### Measuring device reading data
○ ○ ○
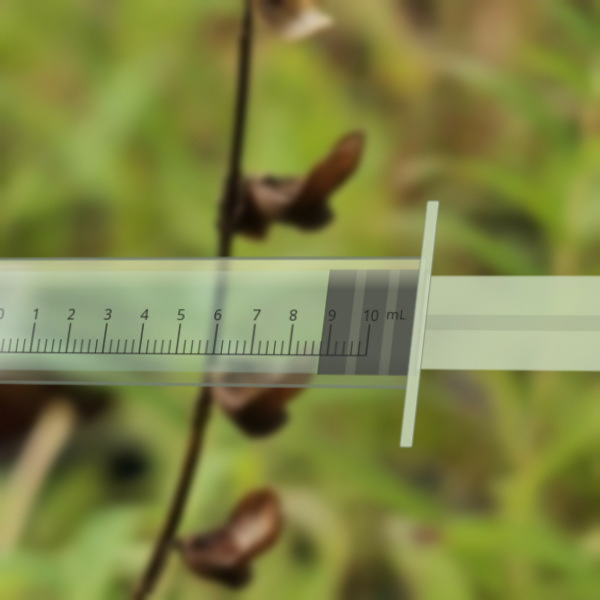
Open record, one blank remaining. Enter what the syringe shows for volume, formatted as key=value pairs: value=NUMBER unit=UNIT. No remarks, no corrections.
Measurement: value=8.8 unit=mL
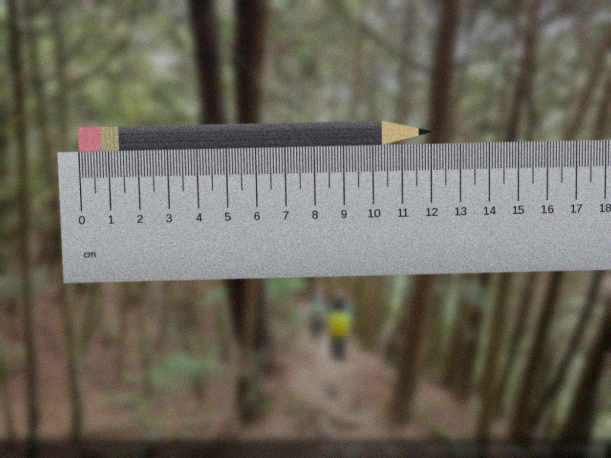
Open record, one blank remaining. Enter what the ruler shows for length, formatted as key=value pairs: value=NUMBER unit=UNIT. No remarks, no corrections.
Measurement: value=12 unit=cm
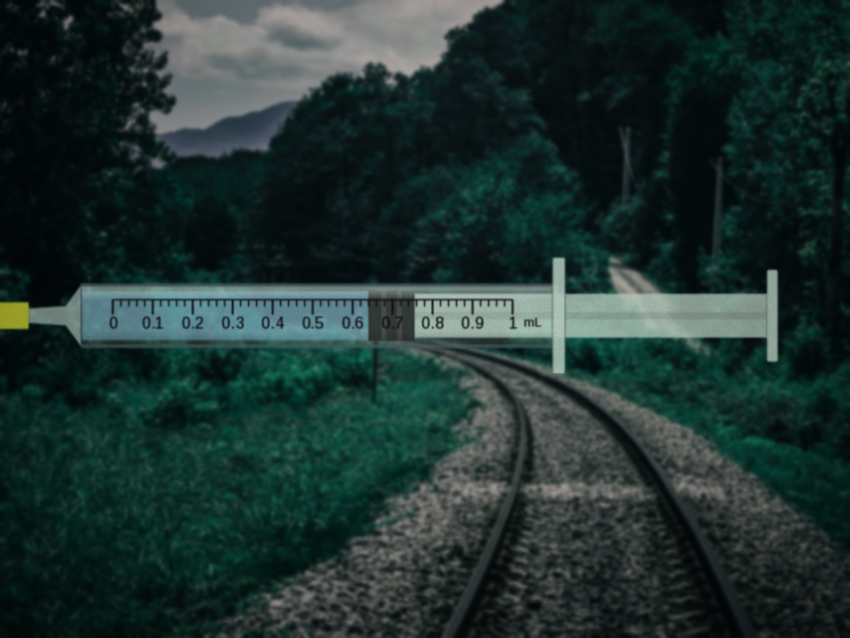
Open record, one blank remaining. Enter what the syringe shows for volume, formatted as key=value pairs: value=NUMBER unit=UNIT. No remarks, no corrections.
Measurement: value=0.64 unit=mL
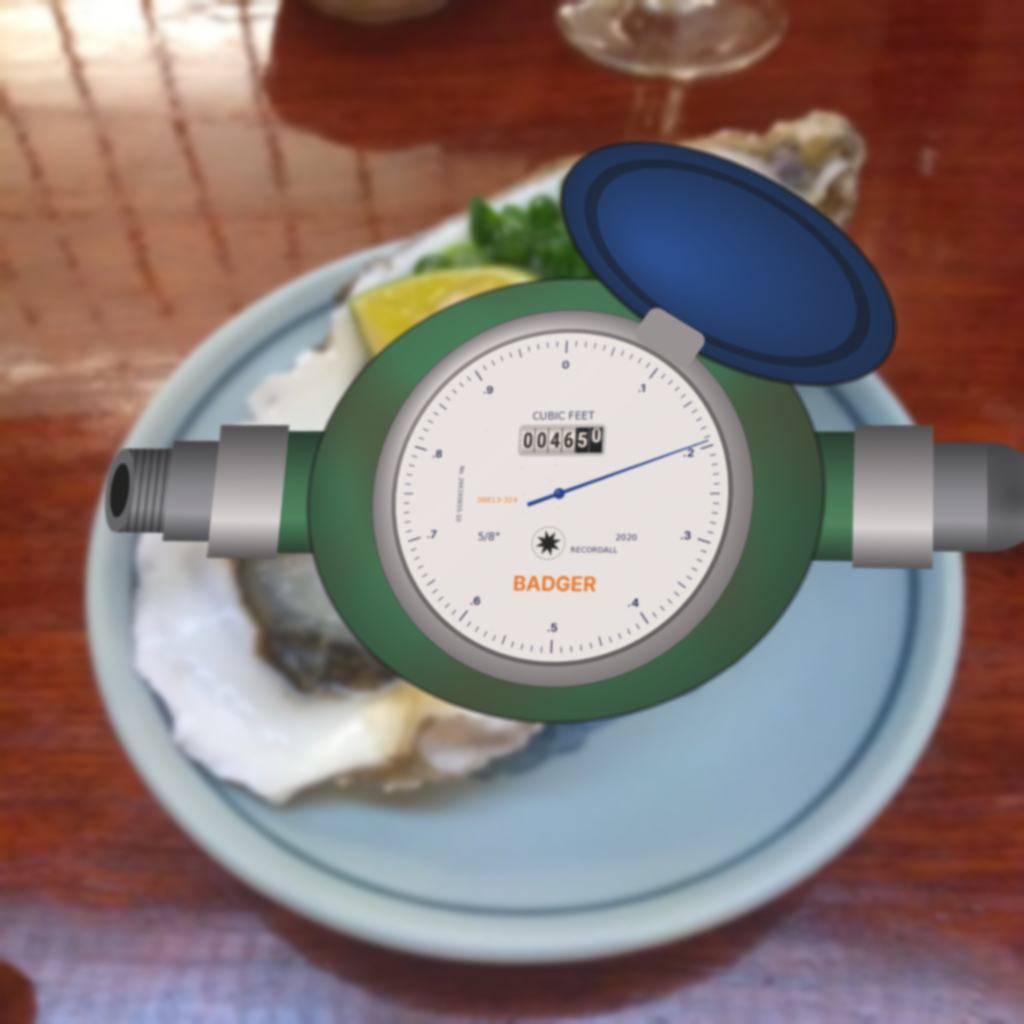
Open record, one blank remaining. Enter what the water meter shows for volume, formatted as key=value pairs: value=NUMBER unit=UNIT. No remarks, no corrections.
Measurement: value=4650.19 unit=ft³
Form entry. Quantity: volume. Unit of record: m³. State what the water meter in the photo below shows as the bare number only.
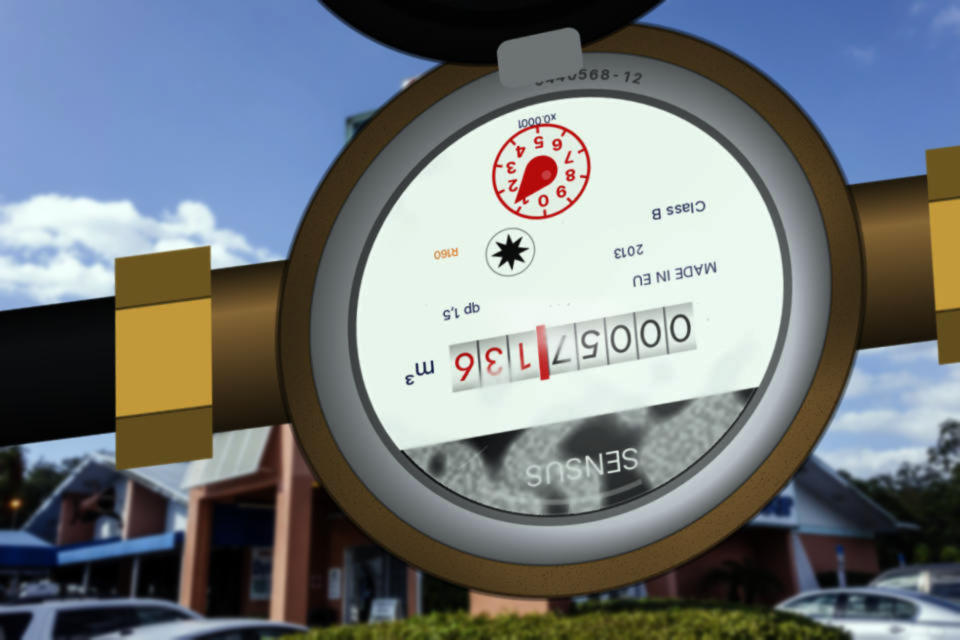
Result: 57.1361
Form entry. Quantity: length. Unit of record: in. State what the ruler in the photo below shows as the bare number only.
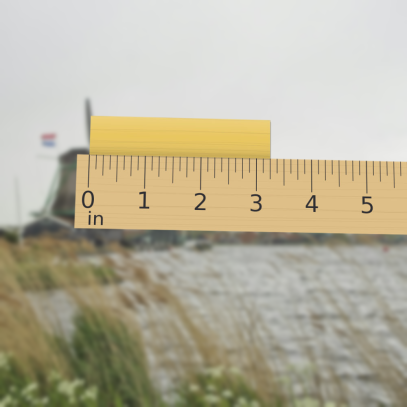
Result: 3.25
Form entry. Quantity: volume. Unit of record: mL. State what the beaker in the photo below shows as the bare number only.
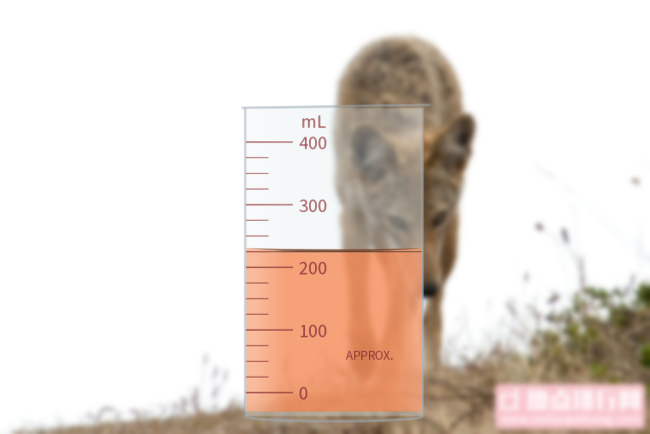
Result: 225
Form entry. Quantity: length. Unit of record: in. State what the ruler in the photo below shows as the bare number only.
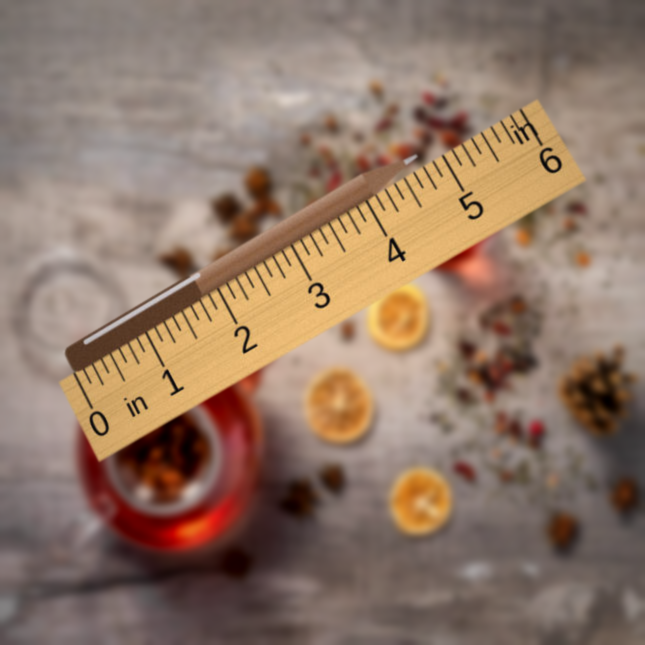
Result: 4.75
○ ○ ○
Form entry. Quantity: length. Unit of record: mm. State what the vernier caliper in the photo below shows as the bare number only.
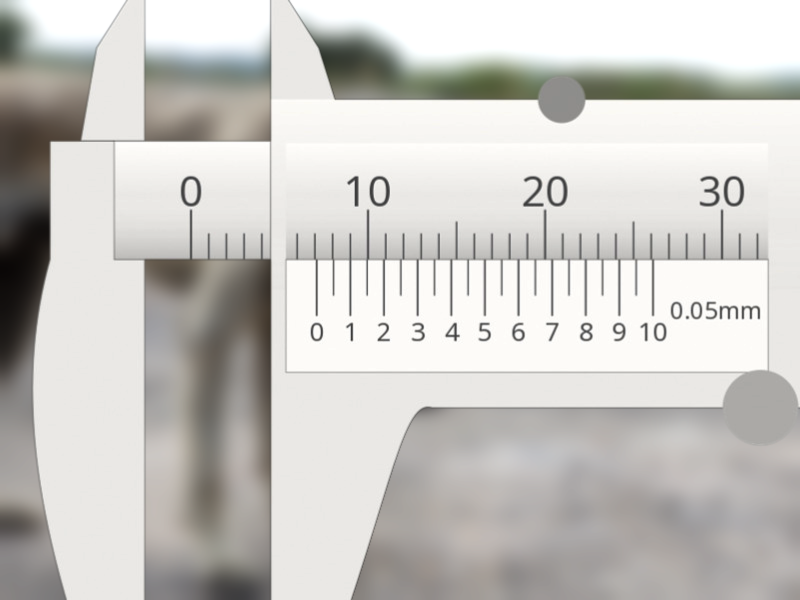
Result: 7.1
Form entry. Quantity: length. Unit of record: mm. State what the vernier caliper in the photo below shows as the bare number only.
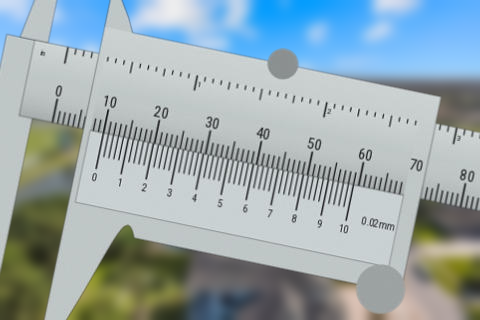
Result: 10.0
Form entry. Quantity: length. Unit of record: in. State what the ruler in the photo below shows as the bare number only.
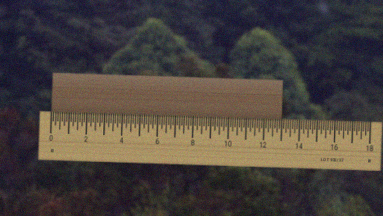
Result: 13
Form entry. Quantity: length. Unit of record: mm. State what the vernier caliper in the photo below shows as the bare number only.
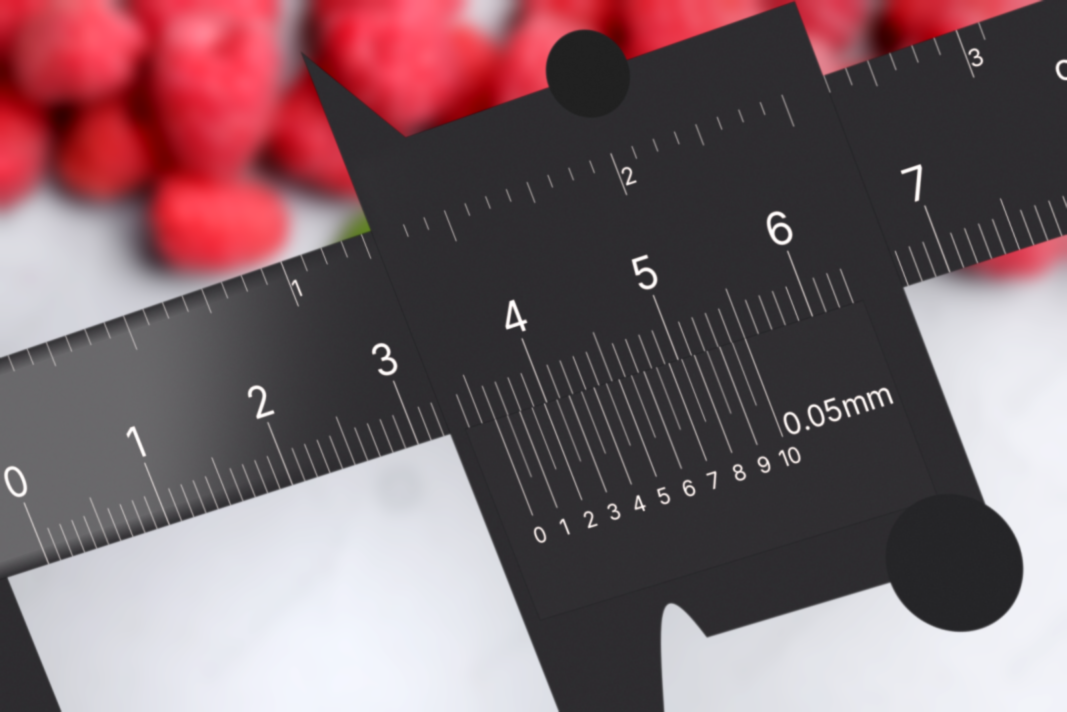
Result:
○ ○ ○
### Work order
Repeat word for word the lines between the one holding "Form entry. Quantity: volume. Unit of record: mL." and the one holding "Result: 4.75", inclusive, and leave the pictures out of your answer.

### Response below
Form entry. Quantity: volume. Unit of record: mL. State what the beaker in the photo below shows as the bare number only.
Result: 225
Form entry. Quantity: length. Unit of record: in. State what the ruler in the photo below shows as the bare number only.
Result: 4.75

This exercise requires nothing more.